Мария-Франс положила руки на свой округлившийся стан и улыбнулась.
— Возвращайтесь хотя бы к родинам, — попросила она. — Ведь трое детишек без вас на свет появились.
— Как получится, дорогая, как получится, — рассеянно ответил герцог и выглянул в окно. — Попону с Рамзая сними, я уже иду! — крикнул он конюху и опять повернулся к жене: — Прощайте. Может, напишу с дороги.

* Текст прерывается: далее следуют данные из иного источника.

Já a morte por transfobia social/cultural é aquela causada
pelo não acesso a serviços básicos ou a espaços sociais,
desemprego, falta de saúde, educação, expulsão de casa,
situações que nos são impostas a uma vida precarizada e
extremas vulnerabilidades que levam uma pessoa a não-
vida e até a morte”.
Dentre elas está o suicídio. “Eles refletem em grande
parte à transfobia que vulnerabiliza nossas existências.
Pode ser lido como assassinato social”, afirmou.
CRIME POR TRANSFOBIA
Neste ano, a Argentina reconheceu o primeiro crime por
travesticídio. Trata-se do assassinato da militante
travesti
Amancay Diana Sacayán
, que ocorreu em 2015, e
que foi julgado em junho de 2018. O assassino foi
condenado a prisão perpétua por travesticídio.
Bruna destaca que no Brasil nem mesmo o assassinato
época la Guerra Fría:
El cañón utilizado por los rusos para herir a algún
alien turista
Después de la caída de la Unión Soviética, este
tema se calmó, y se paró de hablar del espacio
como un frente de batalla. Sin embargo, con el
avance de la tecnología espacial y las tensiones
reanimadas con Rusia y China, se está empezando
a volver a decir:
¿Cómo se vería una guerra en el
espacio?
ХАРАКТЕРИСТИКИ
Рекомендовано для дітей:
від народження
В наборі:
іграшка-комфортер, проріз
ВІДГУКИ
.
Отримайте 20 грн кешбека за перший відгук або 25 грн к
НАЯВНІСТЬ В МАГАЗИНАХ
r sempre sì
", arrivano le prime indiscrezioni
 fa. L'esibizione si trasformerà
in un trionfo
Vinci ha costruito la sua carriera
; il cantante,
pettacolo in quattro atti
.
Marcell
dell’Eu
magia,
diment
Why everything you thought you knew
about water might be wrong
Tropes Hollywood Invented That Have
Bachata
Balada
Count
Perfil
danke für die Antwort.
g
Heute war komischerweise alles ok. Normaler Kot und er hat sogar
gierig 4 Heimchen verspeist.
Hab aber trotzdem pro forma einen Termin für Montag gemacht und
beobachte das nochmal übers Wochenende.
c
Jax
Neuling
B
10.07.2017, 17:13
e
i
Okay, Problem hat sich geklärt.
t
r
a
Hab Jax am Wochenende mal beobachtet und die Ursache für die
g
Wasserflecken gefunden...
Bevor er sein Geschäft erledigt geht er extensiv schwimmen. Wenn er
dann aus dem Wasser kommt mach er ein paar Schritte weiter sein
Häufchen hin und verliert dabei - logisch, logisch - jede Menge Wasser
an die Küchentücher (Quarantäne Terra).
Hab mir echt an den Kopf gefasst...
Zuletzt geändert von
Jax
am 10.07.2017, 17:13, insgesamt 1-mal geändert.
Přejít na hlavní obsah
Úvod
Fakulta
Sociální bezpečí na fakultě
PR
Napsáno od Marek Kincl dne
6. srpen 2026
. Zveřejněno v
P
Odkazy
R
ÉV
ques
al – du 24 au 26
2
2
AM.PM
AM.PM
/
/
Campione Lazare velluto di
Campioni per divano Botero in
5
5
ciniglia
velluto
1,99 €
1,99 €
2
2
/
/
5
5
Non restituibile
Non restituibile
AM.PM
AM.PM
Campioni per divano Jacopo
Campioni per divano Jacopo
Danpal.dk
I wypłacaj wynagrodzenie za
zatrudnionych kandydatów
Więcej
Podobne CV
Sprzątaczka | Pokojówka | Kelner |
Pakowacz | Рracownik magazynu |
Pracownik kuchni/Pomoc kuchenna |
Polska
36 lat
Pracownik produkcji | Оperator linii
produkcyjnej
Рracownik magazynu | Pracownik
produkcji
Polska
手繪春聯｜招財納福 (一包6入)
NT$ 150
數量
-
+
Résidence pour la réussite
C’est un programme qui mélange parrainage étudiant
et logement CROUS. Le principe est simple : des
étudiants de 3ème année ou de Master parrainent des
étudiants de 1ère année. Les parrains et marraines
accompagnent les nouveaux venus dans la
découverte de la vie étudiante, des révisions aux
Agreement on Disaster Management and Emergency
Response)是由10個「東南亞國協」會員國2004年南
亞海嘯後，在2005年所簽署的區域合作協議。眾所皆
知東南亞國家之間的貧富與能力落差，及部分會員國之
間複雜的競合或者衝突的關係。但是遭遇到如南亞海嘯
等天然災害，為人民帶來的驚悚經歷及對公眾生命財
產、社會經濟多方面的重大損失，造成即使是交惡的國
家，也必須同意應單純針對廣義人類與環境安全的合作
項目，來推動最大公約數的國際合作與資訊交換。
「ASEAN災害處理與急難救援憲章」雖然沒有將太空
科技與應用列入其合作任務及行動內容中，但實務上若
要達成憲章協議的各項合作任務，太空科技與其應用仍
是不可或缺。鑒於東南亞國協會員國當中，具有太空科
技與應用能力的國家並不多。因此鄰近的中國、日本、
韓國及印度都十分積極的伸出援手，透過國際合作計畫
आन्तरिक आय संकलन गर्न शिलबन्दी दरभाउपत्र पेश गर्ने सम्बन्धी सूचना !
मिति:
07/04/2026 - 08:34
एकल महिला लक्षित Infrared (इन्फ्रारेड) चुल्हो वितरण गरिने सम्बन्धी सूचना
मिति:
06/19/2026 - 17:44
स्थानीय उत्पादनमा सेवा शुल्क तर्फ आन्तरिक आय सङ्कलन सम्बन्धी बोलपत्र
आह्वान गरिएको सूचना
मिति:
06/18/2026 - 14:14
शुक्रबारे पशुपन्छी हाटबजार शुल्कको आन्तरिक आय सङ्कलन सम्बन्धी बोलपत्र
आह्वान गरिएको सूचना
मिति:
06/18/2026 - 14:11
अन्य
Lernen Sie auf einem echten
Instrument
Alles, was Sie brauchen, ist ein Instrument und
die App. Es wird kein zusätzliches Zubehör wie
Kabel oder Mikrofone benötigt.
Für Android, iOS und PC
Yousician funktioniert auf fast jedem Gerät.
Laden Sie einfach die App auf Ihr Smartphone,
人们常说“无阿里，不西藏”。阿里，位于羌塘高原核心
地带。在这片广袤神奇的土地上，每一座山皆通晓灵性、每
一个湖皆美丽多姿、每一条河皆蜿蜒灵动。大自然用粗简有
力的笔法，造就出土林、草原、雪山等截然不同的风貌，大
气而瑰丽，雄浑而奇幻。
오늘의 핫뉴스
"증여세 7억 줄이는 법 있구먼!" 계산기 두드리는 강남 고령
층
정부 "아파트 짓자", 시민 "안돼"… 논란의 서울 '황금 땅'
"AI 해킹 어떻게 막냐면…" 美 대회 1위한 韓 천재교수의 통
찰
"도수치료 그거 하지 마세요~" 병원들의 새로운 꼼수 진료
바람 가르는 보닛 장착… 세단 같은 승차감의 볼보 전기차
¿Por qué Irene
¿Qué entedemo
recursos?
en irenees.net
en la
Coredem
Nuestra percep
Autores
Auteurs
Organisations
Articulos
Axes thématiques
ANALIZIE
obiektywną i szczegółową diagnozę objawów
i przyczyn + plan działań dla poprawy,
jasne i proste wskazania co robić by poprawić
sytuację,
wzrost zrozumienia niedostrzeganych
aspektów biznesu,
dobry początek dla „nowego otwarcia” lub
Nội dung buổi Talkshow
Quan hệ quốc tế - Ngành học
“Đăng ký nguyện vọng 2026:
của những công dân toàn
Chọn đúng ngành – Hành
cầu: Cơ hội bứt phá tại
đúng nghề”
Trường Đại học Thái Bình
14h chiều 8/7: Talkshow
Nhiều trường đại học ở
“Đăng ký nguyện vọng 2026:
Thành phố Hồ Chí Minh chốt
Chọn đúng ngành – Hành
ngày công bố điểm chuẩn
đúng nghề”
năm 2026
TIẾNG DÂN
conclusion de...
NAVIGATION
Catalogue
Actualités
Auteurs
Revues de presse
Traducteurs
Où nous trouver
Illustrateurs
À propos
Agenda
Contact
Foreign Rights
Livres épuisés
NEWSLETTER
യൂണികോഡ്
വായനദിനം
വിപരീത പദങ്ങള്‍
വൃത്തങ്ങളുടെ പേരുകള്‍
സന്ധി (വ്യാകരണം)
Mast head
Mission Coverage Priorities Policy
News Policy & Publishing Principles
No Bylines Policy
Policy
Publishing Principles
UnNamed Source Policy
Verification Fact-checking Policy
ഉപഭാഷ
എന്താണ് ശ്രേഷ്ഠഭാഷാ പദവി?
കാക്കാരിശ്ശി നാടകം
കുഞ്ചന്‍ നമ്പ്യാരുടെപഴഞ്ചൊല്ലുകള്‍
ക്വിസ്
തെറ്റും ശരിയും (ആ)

Герцог коротко кивнул, и спустя мгновение его шпоры уже звенели на каменных ступенях лестницы. Мария-Франс вперевалку подошла к столику, на котором лежала начатая вышивка, и тяжело опустилась в кресла. Скоро должны были привести детей. Отец простился с ними еще утром. Кажется, он не слишком любил их, но и излишне суровым не был… Женщина вздохнула и сказала вслух:
— Столько лет я уже замужем, а никак в толк взять не могу: отчего это позором считается, если девица так девицей и помрет? И без мужа скучно, и с ним не веселее. А Карл-Иосиф написал как-то в дневнике: «Зря я грешил на судьбу и ругал мою толстую и глупую супругу. Она столь добра и чувствительна, что беседы с ней иногда бывают забавны, а мое отсутствие она, кажется, и вовсе не замечает. Так что напрасно я полагал семейную жизнь обременительной. Можно устроиться и так, как я: чтобы жена не мешала, а наследники все-таки появлялись».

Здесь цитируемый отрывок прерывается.